Senator Sesel Zvidzai, whose objections to the Bill were among the more detailed delivered by a CCC member, nonetheless prefaced his remarks by praising Mnangagwa’s economic record, telling the Senate he did not intend to criticise a leader he believed had “done much better than his predecessor” and crediting him with lifting GDP from “a measly 20 or so to 57.”
Only after that did he turn to what he described as the central question of the debate: who owns the constitution, and arguing that authority belongs to the people and not to parliament or the executive.
By contrast, traditional chiefs who addressed the Senate were overwhelmingly supportive of CAB3, with at least 10 chiefs speaking in favour during Tuesday’s sitting and none registering outright opposition.
Their sole point of consistent objection to the proposed folding of the Gender Commission into the Human Rights Commission has already been conceded by the Minister of Justice, Legal and Parliamentary Affairs, Ziyambi Ziyambi.
Senator Chief Siansali of Binga used his contribution to thank Ziyambi for dropping a separate clause that would have allowed traditional leaders to participate directly in partisan politics, a provision chiefs had strongly resisted during the Bill’s earlier stages.
“Compelling the chiefs into getting into the field against their subjects is so belittling.
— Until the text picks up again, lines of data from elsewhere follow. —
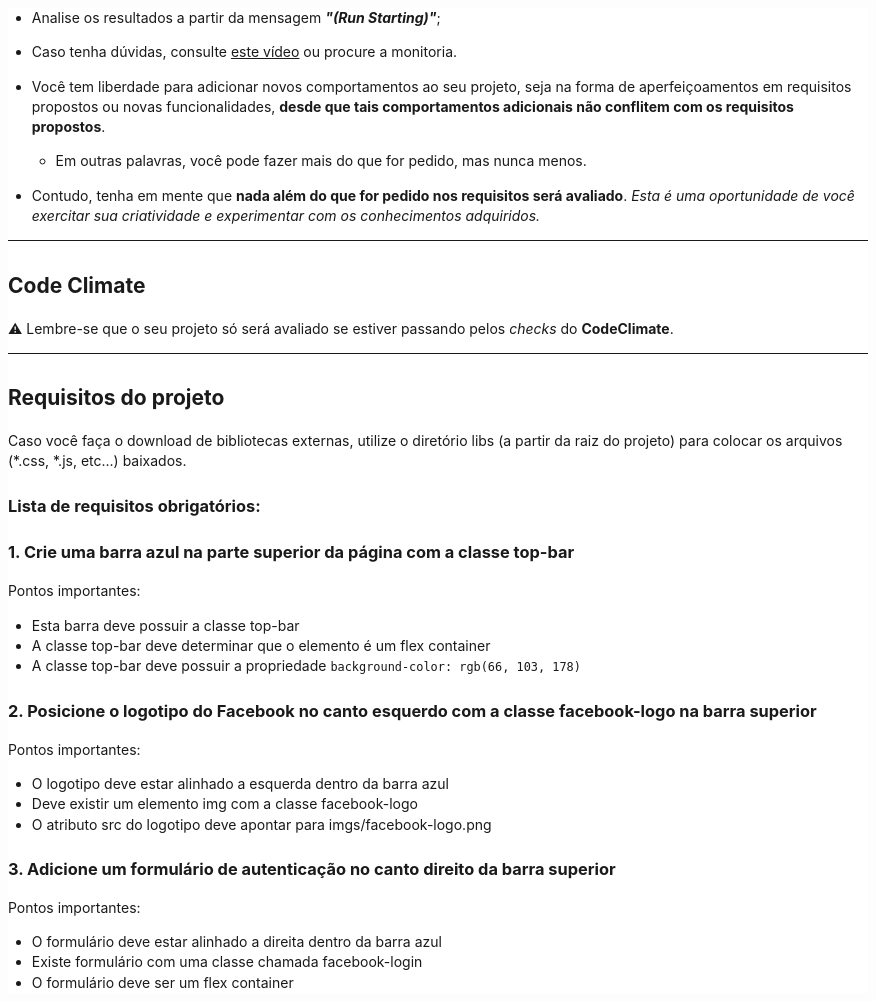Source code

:   * Analise os resultados a partir da mensagem _**"(Run Starting)"**_;

  * Caso tenha dúvidas, consulte [este vídeo](https://vimeo.com/420861252) ou procure a monitoria.

* Você tem liberdade para adicionar novos comportamentos ao seu projeto, seja na forma de aperfeiçoamentos em requisitos propostos ou novas funcionalidades, **desde que tais comportamentos adicionais não conflitem com os requisitos propostos**.

  * Em outras palavras, você pode fazer mais do que for pedido, mas nunca menos.

* Contudo, tenha em mente que **nada além do que for pedido nos requisitos será avaliado**. _Esta é uma oportunidade de você exercitar sua criatividade e experimentar com os conhecimentos adquiridos._

---

## Code Climate

⚠️ Lembre-se que o seu projeto só será avaliado se estiver passando pelos _checks_ do **CodeClimate**.

---

## Requisitos do projeto

Caso você faça o download de bibliotecas externas, utilize o diretório libs (a partir da raiz do projeto) para colocar os arquivos (*.css, *.js, etc...) baixados.

### Lista de requisitos obrigatórios:

### 1. Crie uma barra azul na parte superior da página com a classe top-bar

  Pontos importantes:
  * Esta barra deve possuir a classe top-bar
  * A classe top-bar deve determinar que o elemento é um flex container
  * A classe top-bar deve possuir a propriedade `background-color: rgb(66, 103, 178)`


### 2. Posicione o logotipo do Facebook no canto esquerdo com a classe facebook-logo na barra superior

  Pontos importantes:
  * O logotipo deve estar alinhado a esquerda dentro da barra azul
  * Deve existir um elemento img com a classe facebook-logo
  * O atributo src do logotipo deve apontar para imgs/facebook-logo.png


### 3. Adicione um formulário de autenticação no canto direito da barra superior

  Pontos importantes:
  * O formulário deve estar alinhado a direita dentro da barra azul
  * Existe formulário com uma classe chamada facebook-login
  * O formulário deve ser um flex container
Seeing reason in that and repealing it is the best thing you have done to this Bill and to the country,” Siansali said, while making clear his support for the Bill’s other provisions, including extending the terms of elected provincial chiefs’ chairpersons and reserving seats for chiefs in local authorities.
Senator Chief Chitanga, Senator Chief Chinyanga and several other traditional leaders echoed that backing, with Chitanga telling the Senate: “We support this Bill, all of us as chiefs.”
Chinyanga’s only reservation, like Sibanda’s, was on the Gender Commission clause.
Debate on CAB3 was adjourned shortly before 9PM on the motion of Ziyambi and is set to resume on Wednesday. No division has yet taken place in the Senate.